Header Critique : CHANGELING, THE (L'ENFANT DU DIABLE)

Critique du film et du DVD Zone 2
THE CHANGELING 1979

L'ENFANT DU DIABLE 

En 1979, l'oeuvre de Stuart Rosenberg, AMITYVILLE, LA MAISON DU DIABLE, provoque l'engouement d'un public avide de “sensations fortes”. Le surnaturel et son adjuvant "ectoplasmique" attire les foules au sein des salles obscures pour assurer aux producteurs perspicaces de solides retours sur investissement. À ce titre, Garth H. Drabinsky propose au cinéaste Peter Medak de réaliser un film de maison hantée. Notamment à l'origine de NEGATIVES (1968), GHOST IN THE NOONDAY SUN (1973) et quelques épisodes de série télévisée (AMICALEMENT VÔTRE, COSMOS 1999...), l'artiste tente une aventure d'autant moins périlleuse qu'il bénéficie d'un prestigieux casting. Magnifique dans PATTON (1970), George C. Scott retrouve sa partenaire entre autres fictionnelle dans THE DAY OF THE DOLPHIN (1973) ou THE SAVAGE IS LOOSE (1974), Trish Van Devere. Melvyn Douglas, Jean Marsh et Helen Burns se joignent aux premiers pour révéler une fois de plus toute l'étendue de leur talent. Basé sur l'excellent scénario de Russel Hunter, THE CHANGELING bêtement rebaptisé L'ENFANT DU DIABLE sur notre territoire, constitue une histoire de fantôme apparemment classique. Magnifiée par la musique de Rick Wilkins, la rencontre d'un pauvre veuf et d'un Esprit fort émouvant se déroule dans les subtiles décors créés pour l'occasion par Reuben Freed tandis que les nombreux sursauts qui ne manquent pas de secouer le plus rodé des fans du genre doivent en partie au judicieux montage de Lilla Pedersen.

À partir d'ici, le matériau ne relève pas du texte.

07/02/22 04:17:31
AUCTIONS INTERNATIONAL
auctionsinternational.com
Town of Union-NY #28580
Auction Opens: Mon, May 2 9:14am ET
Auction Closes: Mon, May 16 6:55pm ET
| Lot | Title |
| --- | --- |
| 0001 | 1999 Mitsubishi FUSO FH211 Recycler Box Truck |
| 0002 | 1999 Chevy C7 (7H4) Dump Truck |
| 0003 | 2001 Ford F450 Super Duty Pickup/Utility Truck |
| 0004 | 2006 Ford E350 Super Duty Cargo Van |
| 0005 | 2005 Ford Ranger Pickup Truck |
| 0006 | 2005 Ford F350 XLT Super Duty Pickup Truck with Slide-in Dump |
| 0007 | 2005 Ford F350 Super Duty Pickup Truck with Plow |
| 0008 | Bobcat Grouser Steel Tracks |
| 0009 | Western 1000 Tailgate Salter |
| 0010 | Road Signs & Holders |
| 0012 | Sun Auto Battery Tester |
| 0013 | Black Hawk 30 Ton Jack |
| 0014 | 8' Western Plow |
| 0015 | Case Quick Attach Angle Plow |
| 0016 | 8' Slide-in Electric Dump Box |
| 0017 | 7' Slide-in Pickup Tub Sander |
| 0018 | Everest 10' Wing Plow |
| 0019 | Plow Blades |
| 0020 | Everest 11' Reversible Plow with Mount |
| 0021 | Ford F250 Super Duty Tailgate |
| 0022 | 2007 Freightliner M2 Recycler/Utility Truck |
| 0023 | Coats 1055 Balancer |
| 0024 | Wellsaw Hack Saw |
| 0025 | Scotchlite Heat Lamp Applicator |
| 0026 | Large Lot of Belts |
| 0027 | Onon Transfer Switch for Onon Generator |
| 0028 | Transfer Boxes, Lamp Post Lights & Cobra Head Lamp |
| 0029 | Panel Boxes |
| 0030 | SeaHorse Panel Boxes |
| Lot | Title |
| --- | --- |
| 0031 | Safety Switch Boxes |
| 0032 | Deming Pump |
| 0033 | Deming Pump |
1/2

Suite à la disparition de son épouse et de sa petite fille, un compositeur (George C. Scott) s'installe dans une demeure isolée afin de consacrer son temps à la musique. Une mystérieuse Présence vient rapidement troubler la tranquillité du malheureux héros pour l'investir d'une mission tant dangereuse que douloureuse.

L'œuvre de Peter Medak emprunte d'abord au Fantastique classique, celui précisément apparenté aux traditions gothiques et romantiques. De fait, la demeure hantée affiche une configuration labyrinthique conforme à celle de ses ancêtres «frénétiques». Pièces imbriquées les unes au sein des autres, immenses bibliothèques, boiseries surchargées, épais tapis et gigantesques lustres caractérisent une résidence qui aurait tout aussi bien pu «intervenir» dans les nouvelles de Poe. De même, l'immense parc adjoint à la bâtisse rappelle au spectateur les innombrables textes ou films au sein desquels le pauvre protagoniste doit affronter les enchevêtrements inextricables d'une «geôlière champêtre» particulièrement redoutable. Course effroyable à travers bois dans RENDEZ-VOUS AVEC LA PEUR (Jacques Tourneur, 1957) ou tentative de fuite hors du jardin de LA MAISON DU DIABLE (Robert Wise, 1963) se soldent parfois par un cuisant échec. Une indexation thématique pour le moins signifiante (orage ; bise d'automne) tend à renchérir une atmosphère que le public reconnaîtra sans peine. Fort de ce principe, le réalisateur exploite toutes les ressources offertes par l'anthropomorphisme dont font habituellement l'objet châteaux, abbayes ou simples maisons du genre. A l'image du “Château d'Otrante” (Horace Walpole, 1764), de celui «d'Udolphe» («Les Mystères du château d'Udolphe», Ann Radcliffe, 1794) ou de la maison Usher («La Chute de la maison Usher», Edgar Allan Poe, 1839), l'ultime refuge du veuf exhibe des fenêtres qui semblent observer le visiteur, une porte assimilable à une bouche et un charisme exacerbé par les nombreuses contre-plongées rendant presque palpable la massivité disproportionnée du lieu. Si ce dernier ne «veut être habité» explique Leah Harmon, c'est en raison d'un passé évidemment chargé. Faute d'en révéler tous les mystères, contentons-nous de relever ici l'influence de l'intertexte littéraire et cinématographique sur une trame, laquelle aborde pêle-mêle le «fils renié», le «testament caché», les «jalousies enfouies» ; le tout bien-entendu ensanglanté par une ultime tragédie dont la victime "ectoplasmique" demande bientôt réparation. Rien de bien nouveau dans tout cela. Cette fidélité aux règles et esthétiques de l'Épouvante traditionnelle soumet l'intrigue à un traitement relativement conventionnel, celui de l'investigation occulte.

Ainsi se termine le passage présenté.